Unfortunately the injunctive relief negotiated in the Brown settlement, requiring Google to stop collecting data via 3rd party cookies in Incognito mode, expires after 5 years.

> Lawyer David Boies of Boies Schiller Flexner LLP, who represented users in the fight, called the deal an "historic step in requiring honesty and accountability from dominant technology companies".
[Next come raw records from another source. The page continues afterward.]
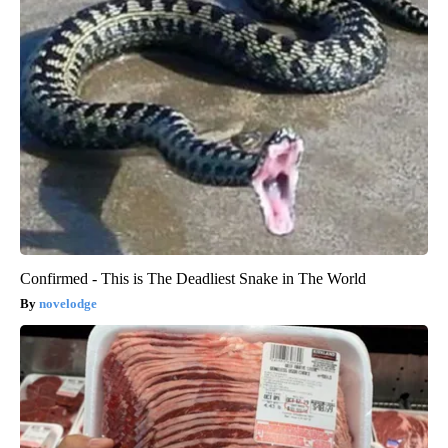
Confirmed - This is The Deadliest Snake in The World
novelodge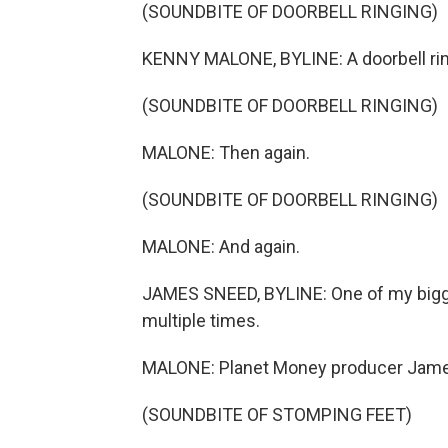
(SOUNDBITE OF DOORBELL RINGING)
KENNY MALONE, BYLINE: A doorbell rin
(SOUNDBITE OF DOORBELL RINGING)
MALONE: Then again.
(SOUNDBITE OF DOORBELL RINGING)
MALONE: And again.
JAMES SNEED, BYLINE: One of my bigge
multiple times.
MALONE: Planet Money producer Jam
(SOUNDBITE OF STOMPING FEET)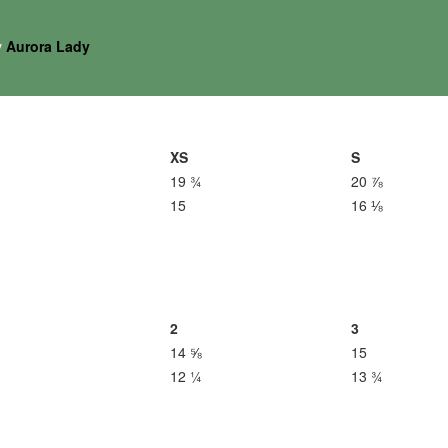
y
Aurora Lady
XS
S
19 ¾
20 ⅞
15
16 ⅛
2
3
14 ⅝
15
12 ¼
13 ¾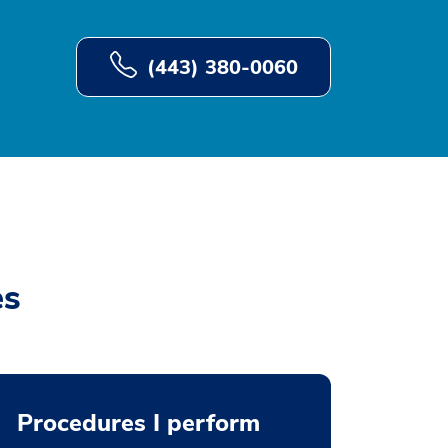
(443) 380-0060
es
Procedures I perform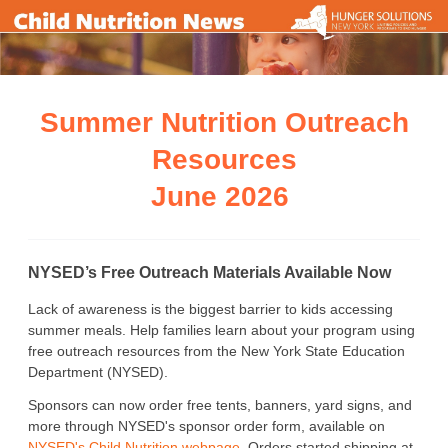
Summer Nutrition Outreach
Resources
June 2026
NYSED’s Free Outreach Materials Available Now
Lack of awareness is the biggest barrier to kids accessing
summer meals. Help families learn about your program using
free outreach resources from the New York State Education
Department (NYSED).
Sponsors can now order free tents, banners, yard signs, and
more through NYSED's sponsor order form, available on
NYSED's Child Nutrition webpage
. Orders started shipping at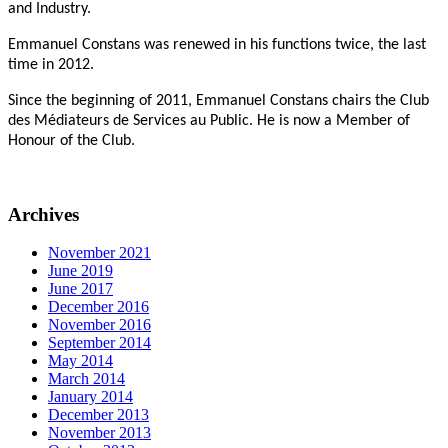
and Industry.
Emmanuel Constans was renewed in his functions twice, the last
time in 2012.
Since the beginning of 2011, Emmanuel Constans chairs the Club
des Médiateurs de Services au Public. He is now a Member of
Honour of the Club.
Archives
November 2021
June 2019
June 2017
December 2016
November 2016
September 2014
May 2014
March 2014
January 2014
December 2013
November 2013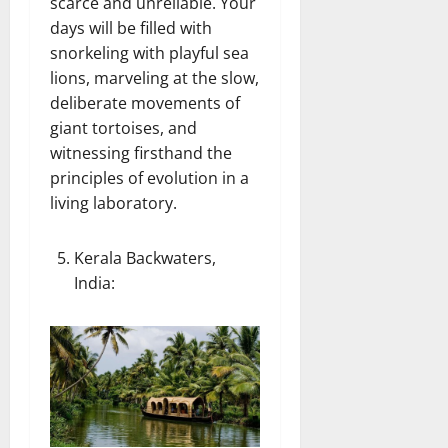
scarce and unreliable. Your
days will be filled with
snorkeling with playful sea
lions, marveling at the slow,
deliberate movements of
giant tortoises, and
witnessing firsthand the
principles of evolution in a
living laboratory.
Kerala Backwaters,
India
: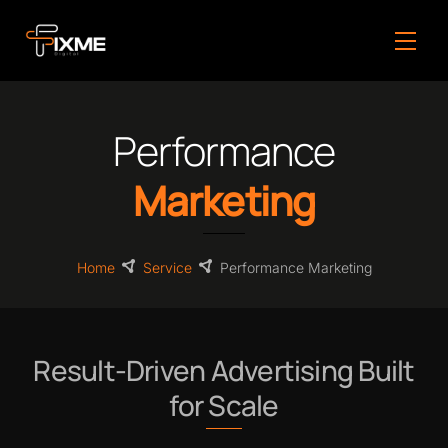
Skip
to
Men
content
Performance
Marketing
Home
Service
Performance Marketing
Result-Driven Advertising Built
for Scale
He isn't interested in honesty and accountability for himself or the technology companies he hires, though:

https://en.m.wikipedia.org/wiki/David_Boies

> In 2017, Boies' firm reportedly directed the Israeli private intelligence company Black Cube to spy on alleged victims of Harvey Weinstein's sexual abuse and on reporters who were investigating Weinstein's actions.[46] Over the course of a year, Weinstein had Black Cube and other agencies "target", or collect information on, dozens of individuals, and compile psychological profiles that sometimes focused on their personal or sexual histories. "Boies personally signed the contract directing Black Cube to attempt to uncover information that would stop the publication of a Times story about Weinstein's abuses, while his firm was also representing the Times, including in a libel case.

Wow, what a perfect example of a two-faced lawyer
No, I only see one face: winning the case no matter the means used.
> On Monday, Google also agreed to delete "hundreds of billions" of private browsing data records it had collected, the court filing said.

> "We are happy to delete old technical data that was never associated with an individual and was never used for any form of personalization."

How does Google know which data records to delete? Did they store data collected from private browsing sessions differently from non-private browsing sessions?

Good question. There are various Incognito detection techniques (with varying degrees of success), but we probably would've heard if google.com was employing these techniques.